Storage I/O performance is critical in these environments because work essentially stops while the
processing or simulation job completes. When these jobs stop, so typically does the organization’s ability
to create revenue. To get around these delays timing of job runs becomes critical to minimize user impact
but even with the best planning possible, user productivity will suffer. When that productivity suffers, so
does organizational profitability.
Another compounding factor is that all of these data sets have increased in complexity in recent years,
becoming more granular, shifting to three dimensions, or significantly increasing color depth. This
granularity not only increases the physical size required to store this data but also the processing and
storage I/O required to create, modify, analyze or test the data.
In all cases reliable, predictable, scalable storage I/O performance is critical.

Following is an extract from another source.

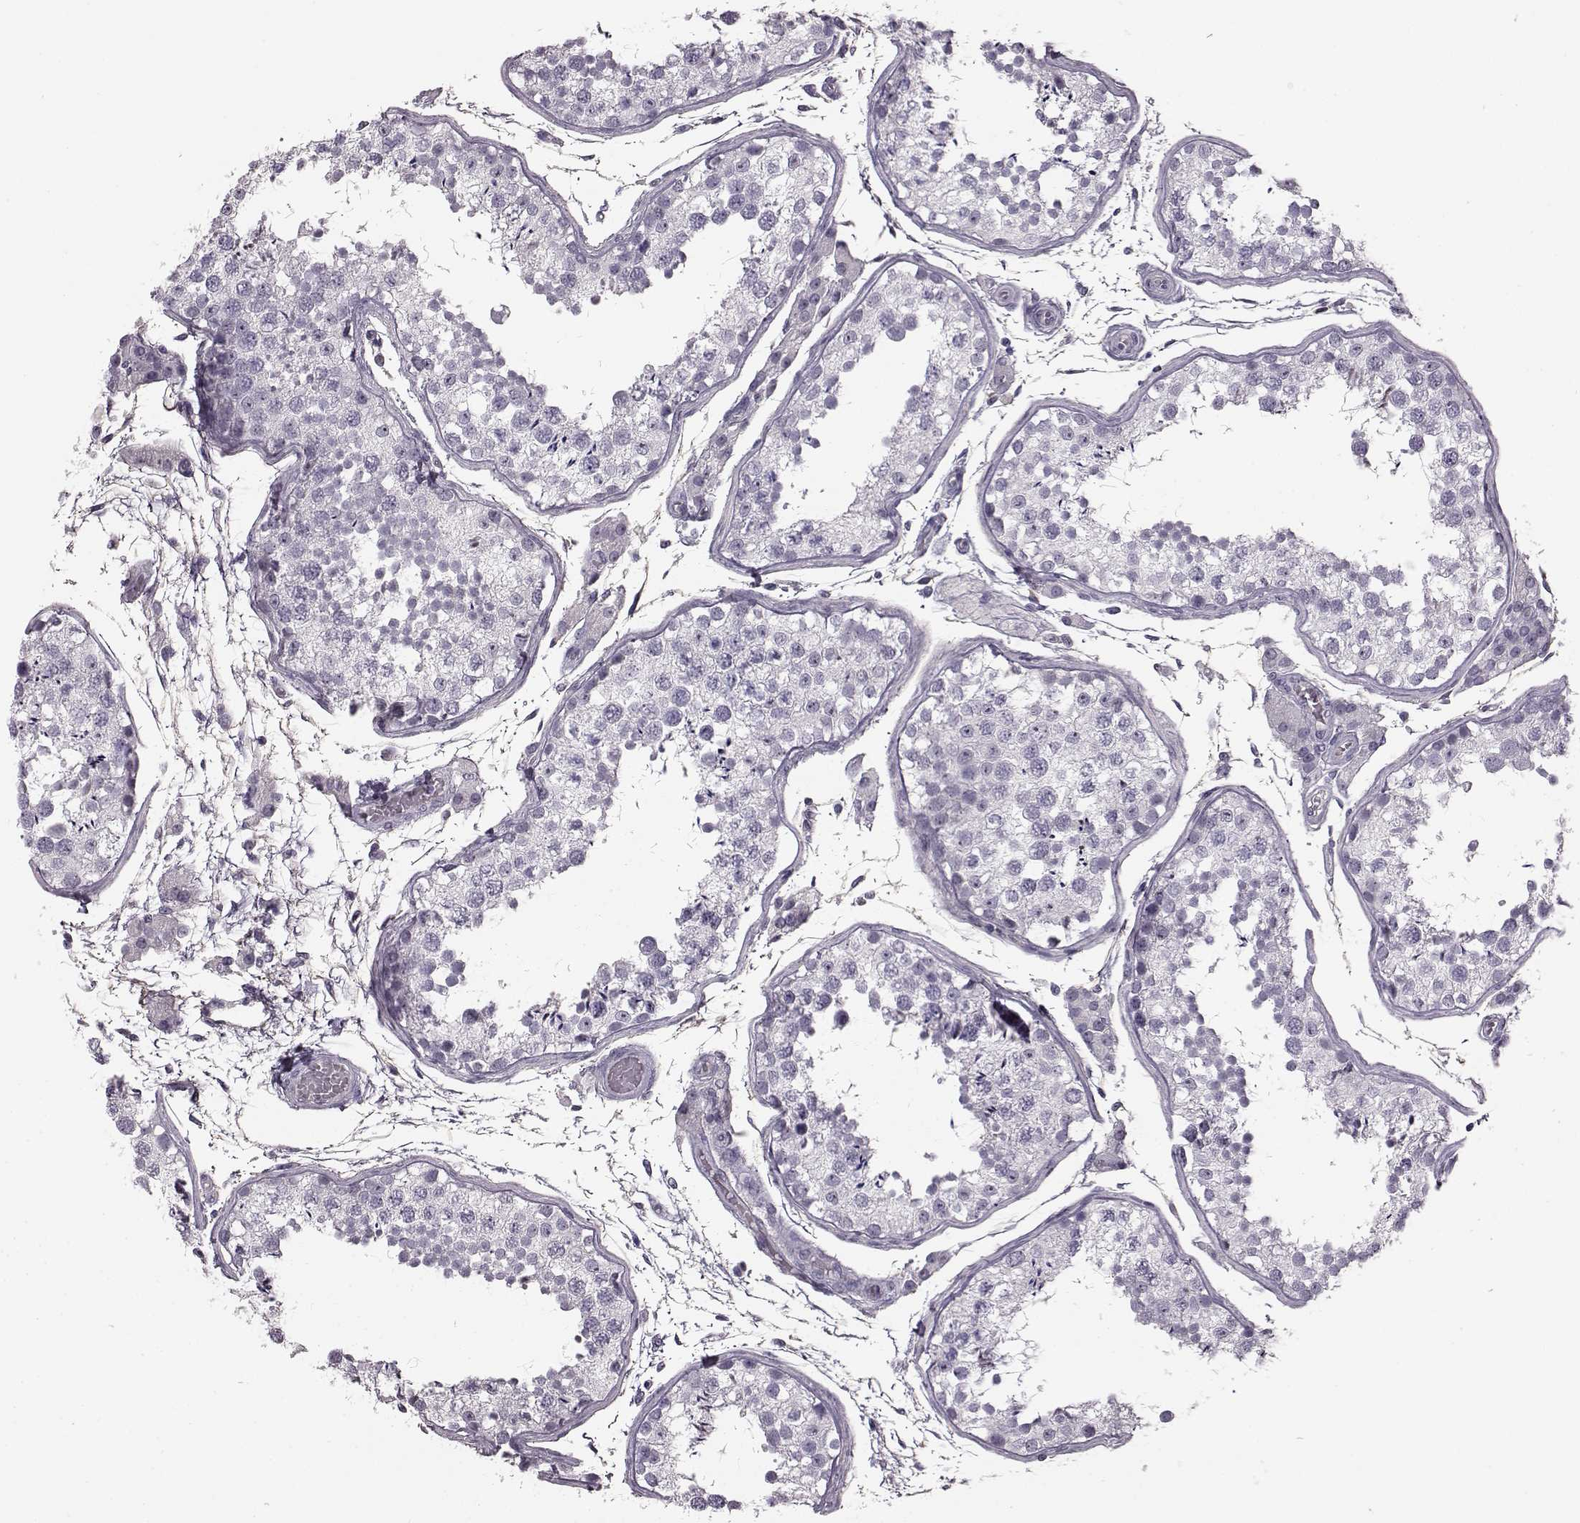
{"staining": {"intensity": "negative", "quantity": "none", "location": "none"}, "tissue": "testis", "cell_type": "Cells in seminiferous ducts", "image_type": "normal", "snomed": [{"axis": "morphology", "description": "Normal tissue, NOS"}, {"axis": "topography", "description": "Testis"}], "caption": "An immunohistochemistry photomicrograph of normal testis is shown. There is no staining in cells in seminiferous ducts of testis. (DAB (3,3'-diaminobenzidine) immunohistochemistry with hematoxylin counter stain).", "gene": "PRPH2", "patient": {"sex": "male", "age": 29}}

For example, an integrated circuit designer may need to run a simulation on a particular chip design. As
with other environments, this data set is becoming significantly more complex and detailed. In the case of
chip design, the chips become smaller or the number of functions on the chip increase. There is a
tremendous need in these environments for synthesis and regression testing. As a result the time
required to process a simulation of the chip takes longer and longer. It is not uncommon for this type of
job to take from three days to an entire month to run. There are two bottlenecks in this process; the time
required for the CPU to process the data and the time for the storage to read and write the simulation
scenarios.
In the virtual server example, the VMs are almost purely random by nature. While the virtual machines
don't have to wait for a particular VM to finish its task, if one VM becomes busy it can dramatically impact
performance of the other systems. As in the case of simulation-type workloads, the storage I/O pattern on
these systems is as large as it is random.

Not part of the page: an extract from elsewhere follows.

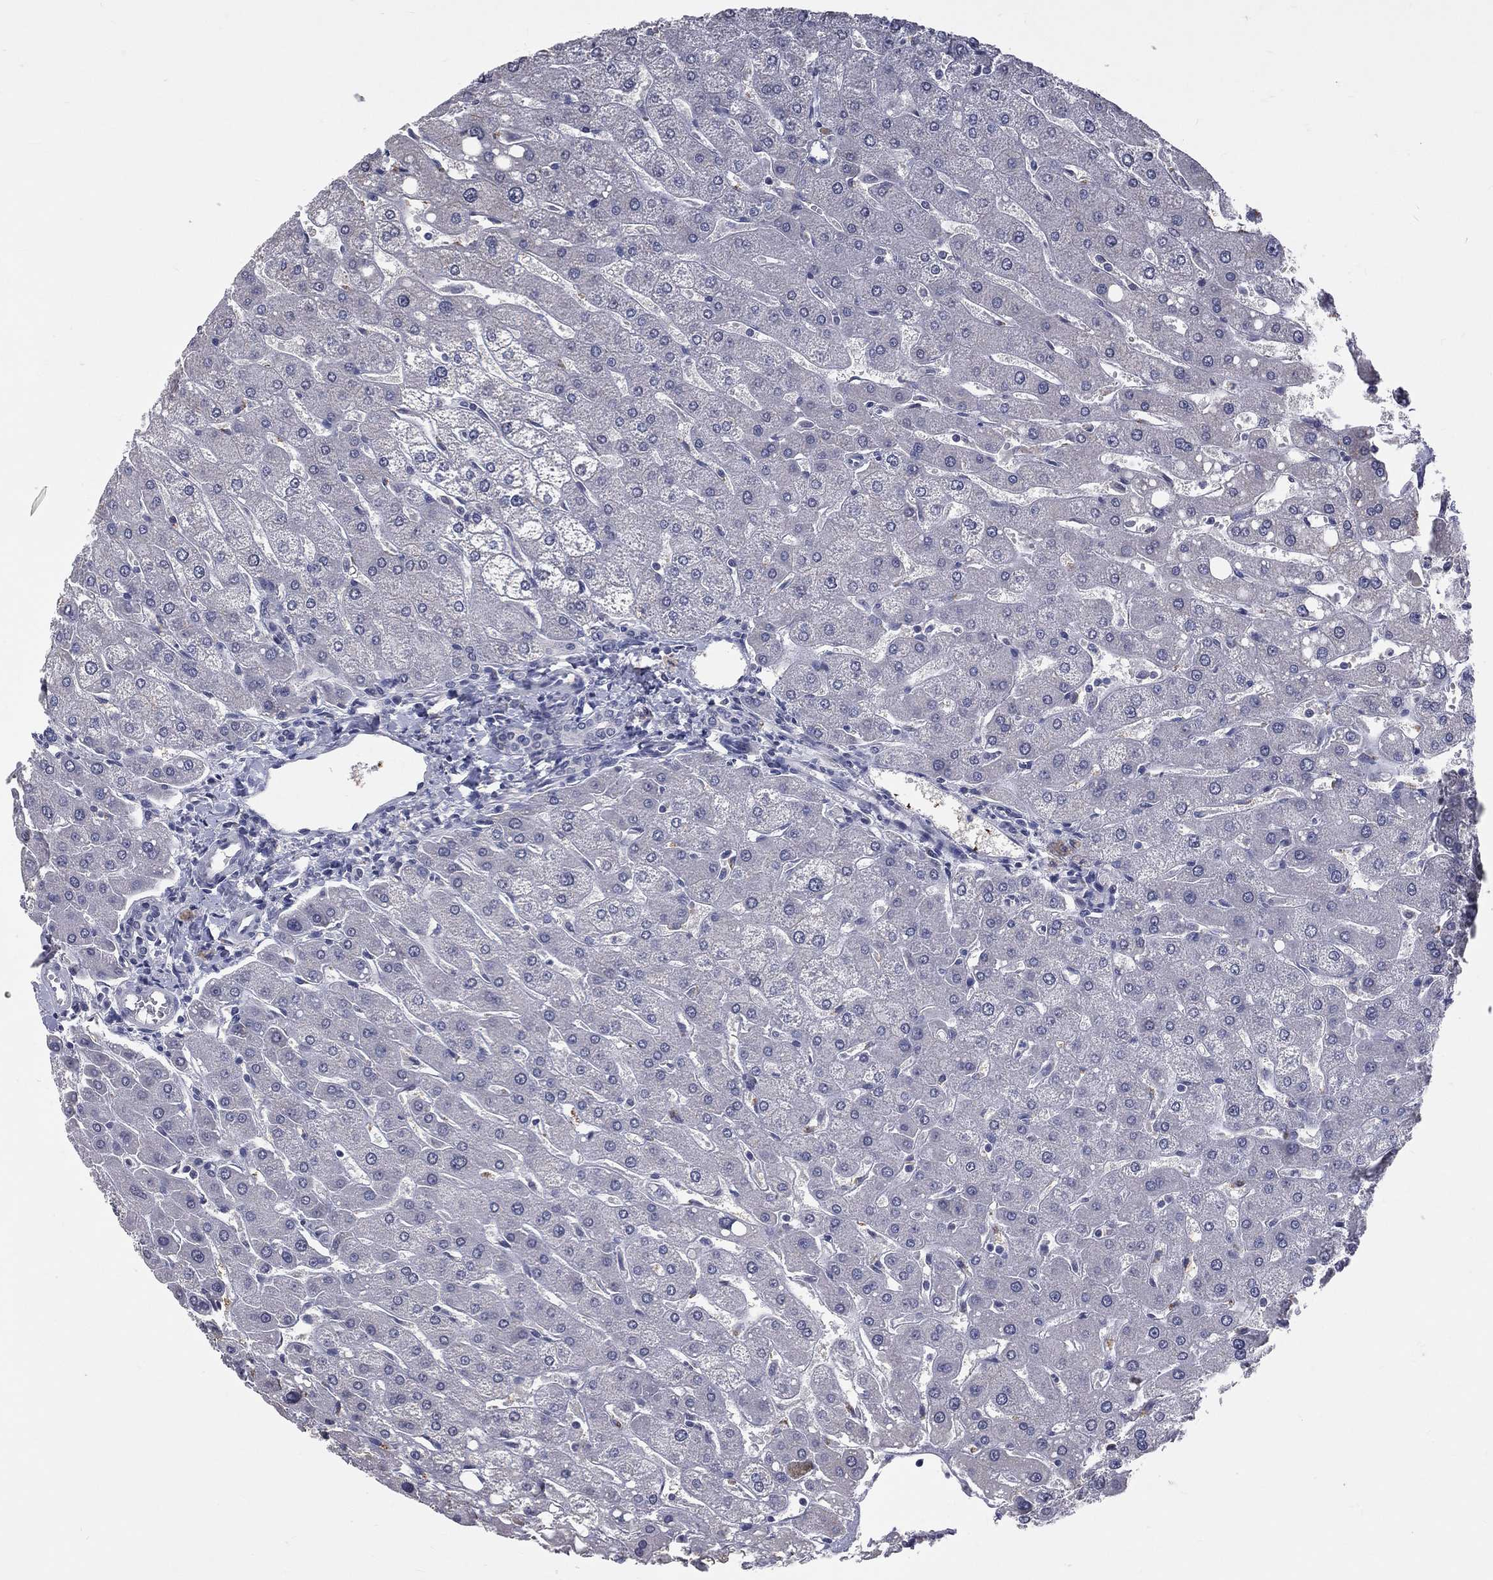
{"staining": {"intensity": "negative", "quantity": "none", "location": "none"}, "tissue": "liver", "cell_type": "Cholangiocytes", "image_type": "normal", "snomed": [{"axis": "morphology", "description": "Normal tissue, NOS"}, {"axis": "topography", "description": "Liver"}], "caption": "Protein analysis of unremarkable liver displays no significant expression in cholangiocytes. (Stains: DAB (3,3'-diaminobenzidine) immunohistochemistry (IHC) with hematoxylin counter stain, Microscopy: brightfield microscopy at high magnification).", "gene": "DSG4", "patient": {"sex": "male", "age": 67}}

The Storage I/O Bottleneck
While it is necessary to address all of the performance bottlenecks, computer, network and storage, often
the most challenging for these environments is handling the storage bottlenecks. The compute
bottlenecks are well understood and can be dealt with by allocating a higher quantity of faster processors
through techniques like clustered and grid computing or simply leveraging Moore's law:
In 1965, Intel co-founder Gordon Moore noticed the number of transistors per square inch on integrated
circuits had doubled every year since their invention. Moore predicted the trend would continue for the
foreseeable future. Since then the power of microprocessor technology doubles and its costs of
production fall in half every 18 months.

In similar fashion, networking has increased bandwidth via techniques like trunking or multi-homing.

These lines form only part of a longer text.